What Changes With JetPack 7.2
| Feature | JetPack 6.x | JetPack 7.2 |
|---|---|---|
| NemoClaw | Manual Docker setup | Single-command install.sh |
| Jetson Device Skills | Installable from GitHub | Bundled, auto-discovered |
| AGX Orin 32GB TOPS | 200 | 241 (Super Mode, +20%) |
| Jetson Thor MIG | No | Yes |
| Yocto Project | Community only | Officially supported |
| GPU memory query | nvmap (nvgpu, root needed) | nvidia-smi full (Thor only) |
The skills themselves are version-agnostic — the same nine skills work on both JetPack 6.x and 7.x, since they probe the runtime environment rather than assuming a specific software stack.
Practical Notes
Which agent runtime to use: Claude Code is the most capable option for complex multi-step Jetson workflows (diagnose → tune → benchmark). NemoClaw/OpenClaw is better for air-gapped deployments where an API key to a cloud model is not available or permitted.

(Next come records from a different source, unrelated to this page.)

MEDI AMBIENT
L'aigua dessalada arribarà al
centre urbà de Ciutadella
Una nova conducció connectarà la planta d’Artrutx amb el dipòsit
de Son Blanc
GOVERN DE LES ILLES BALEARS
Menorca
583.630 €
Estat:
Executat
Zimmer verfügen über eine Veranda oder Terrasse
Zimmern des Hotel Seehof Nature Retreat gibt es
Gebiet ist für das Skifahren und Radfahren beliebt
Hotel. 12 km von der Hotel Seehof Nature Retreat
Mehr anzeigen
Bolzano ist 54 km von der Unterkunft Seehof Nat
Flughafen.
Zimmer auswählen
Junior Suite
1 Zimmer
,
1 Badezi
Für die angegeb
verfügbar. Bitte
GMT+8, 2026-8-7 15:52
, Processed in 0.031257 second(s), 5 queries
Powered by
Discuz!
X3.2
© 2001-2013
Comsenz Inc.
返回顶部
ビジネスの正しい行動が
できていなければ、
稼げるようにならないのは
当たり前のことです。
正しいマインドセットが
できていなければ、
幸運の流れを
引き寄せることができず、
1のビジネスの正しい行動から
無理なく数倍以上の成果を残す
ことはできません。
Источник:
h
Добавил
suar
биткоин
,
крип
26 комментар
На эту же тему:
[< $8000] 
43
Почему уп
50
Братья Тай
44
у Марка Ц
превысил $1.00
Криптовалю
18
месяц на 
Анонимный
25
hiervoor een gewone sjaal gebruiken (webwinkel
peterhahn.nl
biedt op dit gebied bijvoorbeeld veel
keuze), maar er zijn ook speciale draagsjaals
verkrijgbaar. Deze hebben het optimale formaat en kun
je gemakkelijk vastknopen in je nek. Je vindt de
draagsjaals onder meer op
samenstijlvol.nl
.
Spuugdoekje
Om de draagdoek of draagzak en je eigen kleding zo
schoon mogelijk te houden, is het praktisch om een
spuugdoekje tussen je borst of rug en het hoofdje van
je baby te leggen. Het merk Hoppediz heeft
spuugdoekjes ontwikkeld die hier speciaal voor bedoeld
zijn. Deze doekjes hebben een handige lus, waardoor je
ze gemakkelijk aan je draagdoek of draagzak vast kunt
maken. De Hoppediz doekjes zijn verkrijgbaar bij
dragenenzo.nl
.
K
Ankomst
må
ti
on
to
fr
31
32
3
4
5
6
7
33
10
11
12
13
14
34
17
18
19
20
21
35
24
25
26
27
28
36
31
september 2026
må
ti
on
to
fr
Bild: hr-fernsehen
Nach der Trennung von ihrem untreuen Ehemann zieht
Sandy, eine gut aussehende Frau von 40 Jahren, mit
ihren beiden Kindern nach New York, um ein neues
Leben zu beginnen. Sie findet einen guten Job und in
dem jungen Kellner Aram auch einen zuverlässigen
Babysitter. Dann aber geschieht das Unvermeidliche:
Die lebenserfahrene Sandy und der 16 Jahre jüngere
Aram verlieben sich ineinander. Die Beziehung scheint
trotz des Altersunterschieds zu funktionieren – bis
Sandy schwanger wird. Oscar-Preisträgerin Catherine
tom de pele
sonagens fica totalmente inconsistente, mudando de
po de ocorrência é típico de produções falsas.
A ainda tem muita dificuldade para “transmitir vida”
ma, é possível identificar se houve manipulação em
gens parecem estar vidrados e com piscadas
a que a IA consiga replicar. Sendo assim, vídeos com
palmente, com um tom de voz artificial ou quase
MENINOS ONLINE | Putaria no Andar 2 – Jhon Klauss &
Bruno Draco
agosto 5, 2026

The gpu_source: "none" problem: On Orin-family devices, always run the benchmark and diagnostic scripts with sudo if you need per-process GPU memory accounting. Without it, nvmap.top_clients is empty and jetson-inference-mem-tune cannot accurately estimate available GPU headroom.
Headless mode before benchmarking: The jetson-headless-mode skill disables gdm3 and several background daemons. On this device, the GNOME shell alone consumed ~241 MB PSS and gnome-software ~986 MB. Disabling these before a benchmark gives cleaner numbers and more headroom for the model.
Conclusion
Jetson Device Skills are a clean, practical layer that closes the gap between general-purpose coding agents and Jetson-specific hardware operations. The install is three commands, the diagnostic JSON is immediately useful for automated pipelines, and the benchmark harness produces structured output that an agent can compare across runs without screen-scraping. The AGX Orin 64GB delivers 24.4 tok/s on Qwen2.5 7B via Ollama with a 42 ms TTFT — solid interactive performance from a 60W edge device.
Measured 2026-06-30 on Jetson AGX Orin 64GB. JetPack R36.4.4 · CUDA 12.6 · Ollama 0.30.10 · Claude Code 2.1.196 · jetson-device-skills v0.0.x.